**Te lezen fragment**

########################################

Dicht de koopkrachtkloof! - Hoofdinhoud
Wel financiële ruimte voor schuldverlichting van Griekenland? Dan óók ruimte om te investeren in de zorg en om een evenwichtige koopkrachtontwikkeling te realiseren voor mensen die werken, voor mensen die niet kunnen werken en voor mensen die gewerkt hebben! Want er is in 15 jaar een ware koopkrachtkloof ontstaan tussen werkenden en gepensioneerden. Dicht die kloof, dat was de heldere boodschap die 50PLUS had voor minister Dijsselbloem van Financiën.
Mijn inbreng namens 50PLUS bij het Verantwoordingsdebat over het jaar 2015 in de grote zaal van de Tweede Kamer:
“Vandaag, bij dit verantwoordingsdebat, staat de belangrijke vraag centraal: ‘Krijgen we waar voor ons belastinggeld?’ Het kabinet moet duidelijk maken wat het beleid vorig jaar gekost heeft, of publiek geld ‘goed’ besteed is en of gestelde beleidsdoelen bereikt zijn.
Minister van Financiën Jeroen Dijsselbloem was vorige week goed gemutst bij de presentatie van de verantwoordingsstukken. Hij zei min of meer: met de rechtmatigheid van inkomsten en uitgaven in 2015 zit het wel snor! De overheidsschuld daalt voor het eerst sinds het uitbreken van de financiële crisis van 2008. Het begrotingstekort is sinds 2009 niet meer zo klein geweest, de werkloosheid daalt licht en de economie trekt wat aan.

########################################

**Beschikbare gegevens**
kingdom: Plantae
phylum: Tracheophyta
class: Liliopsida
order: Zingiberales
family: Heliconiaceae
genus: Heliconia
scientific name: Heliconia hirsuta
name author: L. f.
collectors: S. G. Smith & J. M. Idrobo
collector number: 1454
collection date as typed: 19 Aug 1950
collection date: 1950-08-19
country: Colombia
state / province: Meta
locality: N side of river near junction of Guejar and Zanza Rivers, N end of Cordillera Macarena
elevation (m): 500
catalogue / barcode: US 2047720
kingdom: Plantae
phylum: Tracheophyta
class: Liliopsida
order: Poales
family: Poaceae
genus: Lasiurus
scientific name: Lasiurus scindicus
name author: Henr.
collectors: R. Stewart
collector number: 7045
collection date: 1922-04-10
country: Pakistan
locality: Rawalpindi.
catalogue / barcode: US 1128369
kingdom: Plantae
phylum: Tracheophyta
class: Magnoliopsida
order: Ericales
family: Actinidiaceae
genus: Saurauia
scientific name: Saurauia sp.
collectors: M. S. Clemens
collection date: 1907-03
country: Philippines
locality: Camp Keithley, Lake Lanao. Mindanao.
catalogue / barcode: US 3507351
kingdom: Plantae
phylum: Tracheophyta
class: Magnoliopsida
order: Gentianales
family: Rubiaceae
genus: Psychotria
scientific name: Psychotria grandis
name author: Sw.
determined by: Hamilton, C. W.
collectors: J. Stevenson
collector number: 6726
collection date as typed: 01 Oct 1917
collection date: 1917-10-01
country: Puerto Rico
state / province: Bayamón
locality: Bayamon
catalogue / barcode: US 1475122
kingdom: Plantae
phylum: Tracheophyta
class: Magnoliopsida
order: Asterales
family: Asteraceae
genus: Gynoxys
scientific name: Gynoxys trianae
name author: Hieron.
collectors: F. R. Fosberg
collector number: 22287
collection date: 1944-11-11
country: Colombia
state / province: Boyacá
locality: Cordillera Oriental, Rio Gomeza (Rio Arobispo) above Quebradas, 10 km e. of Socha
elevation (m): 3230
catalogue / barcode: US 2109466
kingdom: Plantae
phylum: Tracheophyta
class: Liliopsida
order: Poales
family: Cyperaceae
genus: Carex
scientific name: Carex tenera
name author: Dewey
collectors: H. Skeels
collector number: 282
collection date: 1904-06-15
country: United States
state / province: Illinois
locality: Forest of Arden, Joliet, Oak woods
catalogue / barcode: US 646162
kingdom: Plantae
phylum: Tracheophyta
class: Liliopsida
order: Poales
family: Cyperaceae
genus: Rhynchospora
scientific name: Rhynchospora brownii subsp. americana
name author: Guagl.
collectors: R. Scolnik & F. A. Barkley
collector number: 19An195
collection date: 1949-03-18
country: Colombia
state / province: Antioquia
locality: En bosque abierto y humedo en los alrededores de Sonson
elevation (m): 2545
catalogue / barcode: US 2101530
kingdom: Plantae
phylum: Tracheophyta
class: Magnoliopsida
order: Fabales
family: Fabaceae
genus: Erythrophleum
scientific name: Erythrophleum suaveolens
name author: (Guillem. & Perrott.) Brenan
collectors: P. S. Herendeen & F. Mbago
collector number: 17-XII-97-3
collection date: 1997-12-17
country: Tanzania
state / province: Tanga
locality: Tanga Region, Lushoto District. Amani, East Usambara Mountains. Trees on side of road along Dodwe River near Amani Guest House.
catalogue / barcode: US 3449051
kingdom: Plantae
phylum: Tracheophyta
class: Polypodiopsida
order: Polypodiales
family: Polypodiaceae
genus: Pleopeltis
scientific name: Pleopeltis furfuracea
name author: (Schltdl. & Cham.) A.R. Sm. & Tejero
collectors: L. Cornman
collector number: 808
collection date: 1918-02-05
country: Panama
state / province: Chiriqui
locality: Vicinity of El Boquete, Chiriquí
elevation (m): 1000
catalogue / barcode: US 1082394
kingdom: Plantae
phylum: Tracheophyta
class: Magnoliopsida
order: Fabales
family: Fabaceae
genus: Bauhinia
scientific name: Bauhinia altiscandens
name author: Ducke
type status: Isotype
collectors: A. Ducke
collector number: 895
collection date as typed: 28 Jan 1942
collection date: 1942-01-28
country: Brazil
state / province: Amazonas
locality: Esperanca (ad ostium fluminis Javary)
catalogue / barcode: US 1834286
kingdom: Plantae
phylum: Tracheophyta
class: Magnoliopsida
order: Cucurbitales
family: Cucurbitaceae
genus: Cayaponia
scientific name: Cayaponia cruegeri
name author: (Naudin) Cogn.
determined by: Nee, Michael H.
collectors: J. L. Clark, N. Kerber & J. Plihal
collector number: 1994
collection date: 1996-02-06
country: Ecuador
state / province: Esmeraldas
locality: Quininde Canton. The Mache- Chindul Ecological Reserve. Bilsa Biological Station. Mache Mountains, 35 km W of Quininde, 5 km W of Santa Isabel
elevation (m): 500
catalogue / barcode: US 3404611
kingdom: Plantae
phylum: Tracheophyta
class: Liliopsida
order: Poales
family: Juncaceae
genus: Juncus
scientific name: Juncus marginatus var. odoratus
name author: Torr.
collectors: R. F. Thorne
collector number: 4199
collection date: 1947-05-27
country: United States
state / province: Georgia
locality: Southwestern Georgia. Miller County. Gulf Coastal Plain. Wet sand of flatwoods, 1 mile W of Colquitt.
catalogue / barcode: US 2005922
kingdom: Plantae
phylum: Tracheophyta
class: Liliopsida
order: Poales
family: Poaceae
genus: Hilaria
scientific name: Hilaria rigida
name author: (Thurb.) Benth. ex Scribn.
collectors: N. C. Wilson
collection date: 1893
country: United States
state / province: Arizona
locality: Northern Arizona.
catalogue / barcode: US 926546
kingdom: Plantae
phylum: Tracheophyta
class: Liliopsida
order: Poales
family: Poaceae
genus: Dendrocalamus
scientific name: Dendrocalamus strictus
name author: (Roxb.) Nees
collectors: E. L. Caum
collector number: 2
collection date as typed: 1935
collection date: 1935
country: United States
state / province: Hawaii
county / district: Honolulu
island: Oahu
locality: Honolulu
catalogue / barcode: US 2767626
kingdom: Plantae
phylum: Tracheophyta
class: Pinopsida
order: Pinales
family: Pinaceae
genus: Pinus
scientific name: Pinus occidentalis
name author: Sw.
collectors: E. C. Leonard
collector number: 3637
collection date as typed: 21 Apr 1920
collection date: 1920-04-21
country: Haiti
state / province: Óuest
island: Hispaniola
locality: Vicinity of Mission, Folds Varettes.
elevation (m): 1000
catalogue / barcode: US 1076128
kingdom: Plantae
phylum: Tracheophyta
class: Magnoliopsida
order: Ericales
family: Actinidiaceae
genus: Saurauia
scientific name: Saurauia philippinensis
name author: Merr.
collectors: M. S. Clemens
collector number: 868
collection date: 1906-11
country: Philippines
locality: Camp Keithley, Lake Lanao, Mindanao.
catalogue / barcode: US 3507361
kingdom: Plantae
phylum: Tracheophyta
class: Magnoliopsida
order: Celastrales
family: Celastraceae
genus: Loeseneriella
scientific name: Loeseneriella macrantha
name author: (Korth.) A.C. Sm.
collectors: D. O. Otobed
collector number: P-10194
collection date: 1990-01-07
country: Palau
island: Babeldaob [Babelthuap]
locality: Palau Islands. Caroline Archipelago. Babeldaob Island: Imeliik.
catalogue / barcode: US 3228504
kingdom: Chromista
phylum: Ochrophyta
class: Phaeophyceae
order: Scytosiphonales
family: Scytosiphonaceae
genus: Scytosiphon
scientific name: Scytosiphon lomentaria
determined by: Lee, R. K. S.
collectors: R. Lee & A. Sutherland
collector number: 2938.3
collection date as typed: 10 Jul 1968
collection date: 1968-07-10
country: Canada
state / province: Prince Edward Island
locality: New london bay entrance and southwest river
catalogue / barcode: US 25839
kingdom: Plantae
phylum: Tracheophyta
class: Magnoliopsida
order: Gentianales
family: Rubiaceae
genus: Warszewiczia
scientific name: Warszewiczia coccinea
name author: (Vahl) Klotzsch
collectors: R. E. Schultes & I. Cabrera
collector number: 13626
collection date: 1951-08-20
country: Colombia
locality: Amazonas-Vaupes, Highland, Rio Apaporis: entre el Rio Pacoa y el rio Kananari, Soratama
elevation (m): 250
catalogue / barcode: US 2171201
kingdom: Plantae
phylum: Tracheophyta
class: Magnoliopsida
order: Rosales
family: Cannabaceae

########################################

**Opdracht 1**
Geef uit het fragment over de koopkrachtkloof woordelijk het gedeelte weer dat begint bij de woorden "Mijn inbreng namens" en eindigt na de woorden "beleidsdoelen bereikt zijn.".
**Opdracht 2**
Geef uit de rijen ongewijzigd de regels terug vanaf de regel die "collection date: 1893" bevat tot en met de regel die "collection date: 1920-04-21" bevat.

**Uitwerking 1**
Mijn inbreng namens 50PLUS bij het Verantwoordingsdebat over het jaar 2015 in de grote zaal van de Tweede Kamer:
“Vandaag, bij dit verantwoordingsdebat, staat de belangrijke vraag centraal: ‘Krijgen we waar voor ons belastinggeld?’ Het kabinet moet duidelijk maken wat het beleid vorig jaar gekost heeft, of publiek geld ‘goed’ besteed is en of gestelde beleidsdoelen bereikt zijn.

**Uitwerking 2**
collection date: 1893
country: United States
state / province: Arizona
locality: Northern Arizona.
catalogue / barcode: US 926546
kingdom: Plantae
phylum: Tracheophyta
class: Liliopsida
order: Poales
family: Poaceae
genus: Dendrocalamus
scientific name: Dendrocalamus strictus
name author: (Roxb.) Nees
collectors: E. L. Caum
collector number: 2
collection date as typed: 1935
collection date: 1935
country: United States
state / province: Hawaii
county / district: Honolulu
island: Oahu
locality: Honolulu
catalogue / barcode: US 2767626
kingdom: Plantae
phylum: Tracheophyta
class: Pinopsida
order: Pinales
family: Pinaceae
genus: Pinus
scientific name: Pinus occidentalis
name author: Sw.
collectors: E. C. Leonard
collector number: 3637
collection date as typed: 21 Apr 1920
collection date: 1920-04-21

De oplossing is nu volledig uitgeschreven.